_EXERCISE DESCRIPTION_: Your reply should hold every entry below exactly as written and none of the pictures.

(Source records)
--- START ---

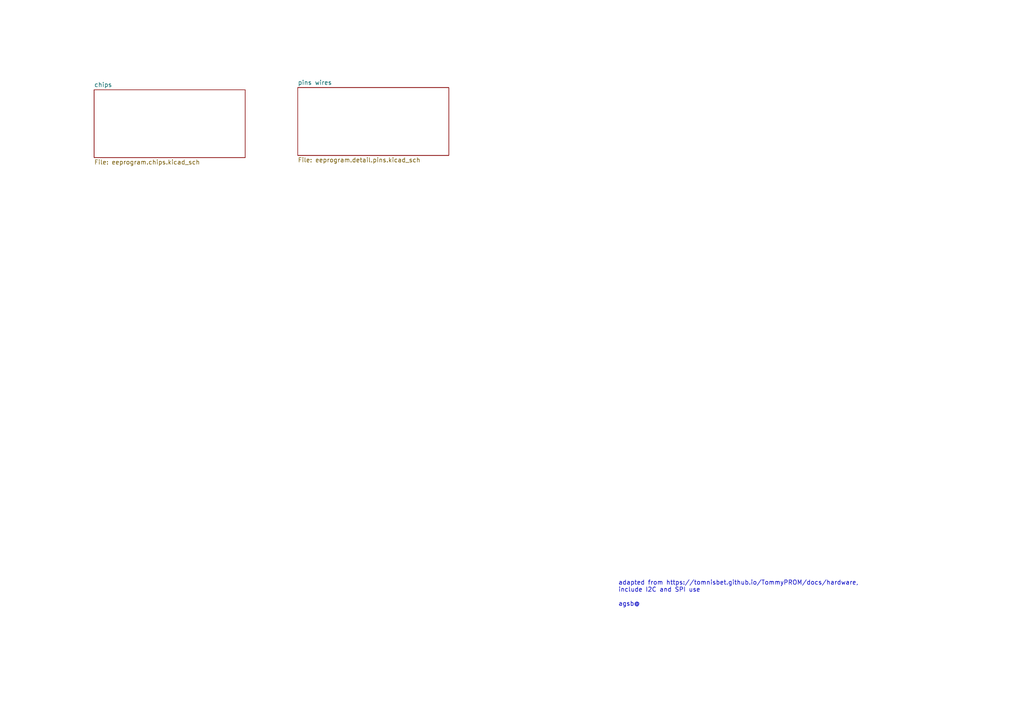
<source format=kicad_sch>
(kicad_sch
	(version 20250114)
	(generator "eeschema")
	(generator_version "9.0")
	(uuid "e63e39d7-6ac0-4ffd-8aa3-1841a4541b55")
	(paper "A4")
	(lib_symbols)
	(text "adapted from https://tomnisbet.github.io/TommyPROM/docs/hardware,\ninclude I2C and SPI use\n\nagsb@"
		(exclude_from_sim no)
		(at 179.324 172.212 0)
		(effects
			(font
				(size 1.27 1.27)
			)
			(justify left)
		)
		(uuid "251b4d8b-e941-42a9-a646-4d50fc665f25")
	)
	(sheet
		(at 86.36 25.4)
		(size 43.815 19.685)
		(exclude_from_sim no)
		(in_bom yes)
		(on_board yes)
		(dnp no)
		(fields_autoplaced yes)
		(stroke
			(width 0.1524)
			(type solid)
		)
		(fill
			(color 0 0 0 0.0000)
		)
		(uuid "3ff562d2-ee1e-4298-938a-8491920633e1")
		(property "Sheetname" "pins wires"
			(at 86.36 24.6884 0)
			(effects
				(font
					(size 1.27 1.27)
				)
				(justify left bottom)
			)
		)
		(property "Sheetfile" "eeprogram.detail.pins.kicad_sch"
			(at 86.36 45.6696 0)
			(effects
				(font
					(size 1.27 1.27)
				)
				(justify left top)
			)
		)
		(instances
			(project "eeprogrammer"
				(path "/e63e39d7-6ac0-4ffd-8aa3-1841a4541b55"
					(page "2")
				)
			)
		)
	)
	(sheet
		(at 27.305 26.035)
		(size 43.815 19.685)
		(exclude_from_sim no)
		(in_bom yes)
		(on_board yes)
		(dnp no)
		(fields_autoplaced yes)
		(stroke
			(width 0.1524)
			(type solid)
		)
		(fill
			(color 0 0 0 0.0000)
		)
		(uuid "c700cc24-048d-46f8-b3a5-28fcde6eca54")
		(property "Sheetname" "chips"
			(at 27.305 25.3234 0)
			(effects
				(font
					(size 1.27 1.27)
				)
				(justify left bottom)
			)
		)
		(property "Sheetfile" "eeprogram.chips.kicad_sch"
			(at 27.305 46.3046 0)
			(effects
				(font
					(size 1.27 1.27)
				)
				(justify left top)
			)
		)
		(instances
			(project "eeprogrammer"
				(path "/e63e39d7-6ac0-4ffd-8aa3-1841a4541b55"
					(page "3")
				)
			)
		)
	)
	(sheet_instances
		(path "/"
			(page "1")
		)
	)
	(embedded_fonts no)
)

</source>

--- END ---

_RESPONSE AREA_:
<source format=kicad_sch>
(kicad_sch
	(version 20250114)
	(generator "eeschema")
	(generator_version "9.0")
	(uuid "e63e39d7-6ac0-4ffd-8aa3-1841a4541b55")
	(paper "A4")
	(lib_symbols)
	(text "adapted from https://tomnisbet.github.io/TommyPROM/docs/hardware,\ninclude I2C and SPI use\n\nagsb@"
		(exclude_from_sim no)
		(at 179.324 172.212 0)
		(effects
			(font
				(size 1.27 1.27)
			)
			(justify left)
		)
		(uuid "251b4d8b-e941-42a9-a646-4d50fc665f25")
	)
	(sheet
		(at 86.36 25.4)
		(size 43.815 19.685)
		(exclude_from_sim no)
		(in_bom yes)
		(on_board yes)
		(dnp no)
		(fields_autoplaced yes)
		(stroke
			(width 0.1524)
			(type solid)
		)
		(fill
			(color 0 0 0 0.0000)
		)
		(uuid "3ff562d2-ee1e-4298-938a-8491920633e1")
		(property "Sheetname" "pins wires"
			(at 86.36 24.6884 0)
			(effects
				(font
					(size 1.27 1.27)
				)
				(justify left bottom)
			)
		)
		(property "Sheetfile" "eeprogram.detail.pins.kicad_sch"
			(at 86.36 45.6696 0)
			(effects
				(font
					(size 1.27 1.27)
				)
				(justify left top)
			)
		)
		(instances
			(project "eeprogrammer"
				(path "/e63e39d7-6ac0-4ffd-8aa3-1841a4541b55"
					(page "2")
				)
			)
		)
	)
	(sheet
		(at 27.305 26.035)
		(size 43.815 19.685)
		(exclude_from_sim no)
		(in_bom yes)
		(on_board yes)
		(dnp no)
		(fields_autoplaced yes)
		(stroke
			(width 0.1524)
			(type solid)
		)
		(fill
			(color 0 0 0 0.0000)
		)
		(uuid "c700cc24-048d-46f8-b3a5-28fcde6eca54")
		(property "Sheetname" "chips"
			(at 27.305 25.3234 0)
			(effects
				(font
					(size 1.27 1.27)
				)
				(justify left bottom)
			)
		)
		(property "Sheetfile" "eeprogram.chips.kicad_sch"
			(at 27.305 46.3046 0)
			(effects
				(font
					(size 1.27 1.27)
				)
				(justify left top)
			)
		)
		(instances
			(project "eeprogrammer"
				(path "/e63e39d7-6ac0-4ffd-8aa3-1841a4541b55"
					(page "3")
				)
			)
		)
	)
	(sheet_instances
		(path "/"
			(page "1")
		)
	)
	(embedded_fonts no)
)

</source>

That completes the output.